Industri film di Asia Tenggara dalam beberapa waktu belakangan ini bisa dibilang telah berkembang cukup pesat. Hal ini bisa dilihat dengan banyaknya karya para sineas di negara-negara Asia Tenggara yang banyak diapresiasi oleh pasar Eropa hingga Amerika.
Salah satu wadah yang bisa memperkenalkan karya-karya sineas asal Asia Tenggara adalah kanal distribusi film alternatif yang bisa didapatkan melalui internet dan layanan toko digital seperti Apple Store dan Google Play Store. Dengan adanya wadah tersebut, industri film di Asia Tenggara bisa berkembang cukup pesat.
Selain itu para sineas di Asia Tenggara bisa bersaing menciptakan konten-konten terbaik dengan berbagai sineas serta konten kreator dari seluruh dunia meskipun di masa pandemi Covid-19 seperti saat ini.
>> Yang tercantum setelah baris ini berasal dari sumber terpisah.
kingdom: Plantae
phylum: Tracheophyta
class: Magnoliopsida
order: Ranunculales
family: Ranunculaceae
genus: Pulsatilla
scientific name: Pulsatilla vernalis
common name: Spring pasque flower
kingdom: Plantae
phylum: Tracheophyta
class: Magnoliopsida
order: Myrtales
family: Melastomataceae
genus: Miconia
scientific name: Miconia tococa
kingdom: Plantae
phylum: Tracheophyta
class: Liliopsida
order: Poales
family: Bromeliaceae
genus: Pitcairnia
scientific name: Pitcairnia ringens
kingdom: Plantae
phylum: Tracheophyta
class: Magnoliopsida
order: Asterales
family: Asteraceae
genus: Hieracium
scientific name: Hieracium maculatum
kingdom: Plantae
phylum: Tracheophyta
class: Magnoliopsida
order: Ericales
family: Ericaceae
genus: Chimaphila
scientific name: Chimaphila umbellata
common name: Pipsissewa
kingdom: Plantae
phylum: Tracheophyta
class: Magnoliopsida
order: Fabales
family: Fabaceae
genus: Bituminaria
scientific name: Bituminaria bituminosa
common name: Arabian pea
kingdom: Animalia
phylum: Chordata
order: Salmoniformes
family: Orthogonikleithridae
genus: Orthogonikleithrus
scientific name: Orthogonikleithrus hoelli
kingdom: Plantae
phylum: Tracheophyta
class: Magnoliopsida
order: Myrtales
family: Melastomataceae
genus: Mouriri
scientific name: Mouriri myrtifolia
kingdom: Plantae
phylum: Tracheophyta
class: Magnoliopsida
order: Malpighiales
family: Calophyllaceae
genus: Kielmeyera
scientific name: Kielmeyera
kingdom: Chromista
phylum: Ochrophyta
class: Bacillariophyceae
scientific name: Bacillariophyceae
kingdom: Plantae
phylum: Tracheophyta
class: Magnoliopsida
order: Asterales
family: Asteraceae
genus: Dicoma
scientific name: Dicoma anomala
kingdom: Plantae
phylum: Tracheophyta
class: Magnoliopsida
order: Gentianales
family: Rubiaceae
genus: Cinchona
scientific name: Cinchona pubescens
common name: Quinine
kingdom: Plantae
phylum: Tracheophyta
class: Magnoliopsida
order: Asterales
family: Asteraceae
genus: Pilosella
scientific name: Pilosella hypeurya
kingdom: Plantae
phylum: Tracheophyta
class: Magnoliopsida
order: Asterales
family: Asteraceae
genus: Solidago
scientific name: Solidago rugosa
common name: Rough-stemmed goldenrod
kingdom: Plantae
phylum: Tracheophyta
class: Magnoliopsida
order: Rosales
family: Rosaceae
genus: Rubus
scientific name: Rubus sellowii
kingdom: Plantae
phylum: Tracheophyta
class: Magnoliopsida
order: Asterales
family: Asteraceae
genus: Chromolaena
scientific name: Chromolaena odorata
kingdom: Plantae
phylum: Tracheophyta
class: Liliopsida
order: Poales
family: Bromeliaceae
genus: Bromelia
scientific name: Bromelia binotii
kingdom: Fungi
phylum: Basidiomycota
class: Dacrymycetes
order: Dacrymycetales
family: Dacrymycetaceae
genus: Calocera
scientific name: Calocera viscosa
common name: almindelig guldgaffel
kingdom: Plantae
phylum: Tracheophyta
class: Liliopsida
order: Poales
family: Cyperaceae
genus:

Melihat hal ini beberapa sineas ternama di Asia Tenggara seperti Vanridee Pongsittisak dari Thailand, Timo Tjahjanto dari Indonesia dan Mikhail Red dari Filipina, mencoba berbagi pengalamannya membuat karya di masa pandemi lewat satu event virtual bertajuk ‘Sundance Film Festival 2021 Asia’ pada akhir Januari hingga awal Februari 2021 lalu.
Timo Tjahjanto, salah satu sutradara muda ternama Indonesia mengungkapkan jika pembatasan pembuatan karya yang dilakukan di masa pandemi saat ini menjadi salah satu tantangan terbesarnya untuk berkompetisi dalam industri film global.
“Oleh karenanya kolaborasi dengan sesama sineas Asia Tenggara, disertai dukungan dari pemerintah dari Netflix sebagai platform streaming hiburan, sangat penting bagi kami. Dukungan tanpa henti dari Netflix juga membebaskan kreativitas para sineas serta membantu kami dalam menghadapi kompetisi di dunia internasional,” jelas Timo seperti dikutip Antara.
Sedangkan Vanridee Pongsittisak produser film “Pee Mak”, “Bangkok Traffic (Love) Story” dan “Suckseed” mengungkapkan jika efek pandemi global sangat berpengaruh bagi industri film di dunia, sehingga pelaku industri film harus berpikir kreatif mencari alternatif baru.
“Ini menjadikan kanal distribusi film alternatif seperti Netflix sebagai menjadi bagian terintegrasi dari industri ini. Selain itu juga kita harus berhadapan dengan tantangan lain dalam mencari dukungan dana, yang tidak sebesar industri film Korea dan Jepang,” ujar Vanridee.
Di sisi lain, Content Director, SEA, Malobika Banerjee menilai industri film di Asia Tenggara banyak memiliki latar belakang budaya yang menarik untuk diulas. Sehingga bisa membuat penikmat film dari belahan dunia tertarik untuk mengetahui budaya di kawasan Asia Tenggara.
“Di Netflix kami percaya bahwa cerita menarik bisa datang dari mana saja dan disukai oleh siapapun juga. Itu sebabnya kami selalu mencari cerita terbaik dari seluruh penjuru dunia, termasuk Asia Tenggara, serta berkolaborasi dengan para sineas terbaik untuk memastikan bahwa semua kisah tersebut dapat dibawa ke panggung internasional melalui Netflix,” kata Malobika.
Sekedar informasi saja, beberapa film buatan Indonesia yang telah didistribusikan ke kanal film digital sendiri dinilai memiliki kualitas pasar internasional, seperti “Ali & Ratu Ratu Queens”, “A Perfect Fit” film bergenre drama hingga film “The Night Comes for Us” yang menampilkan adegan action berkualitas.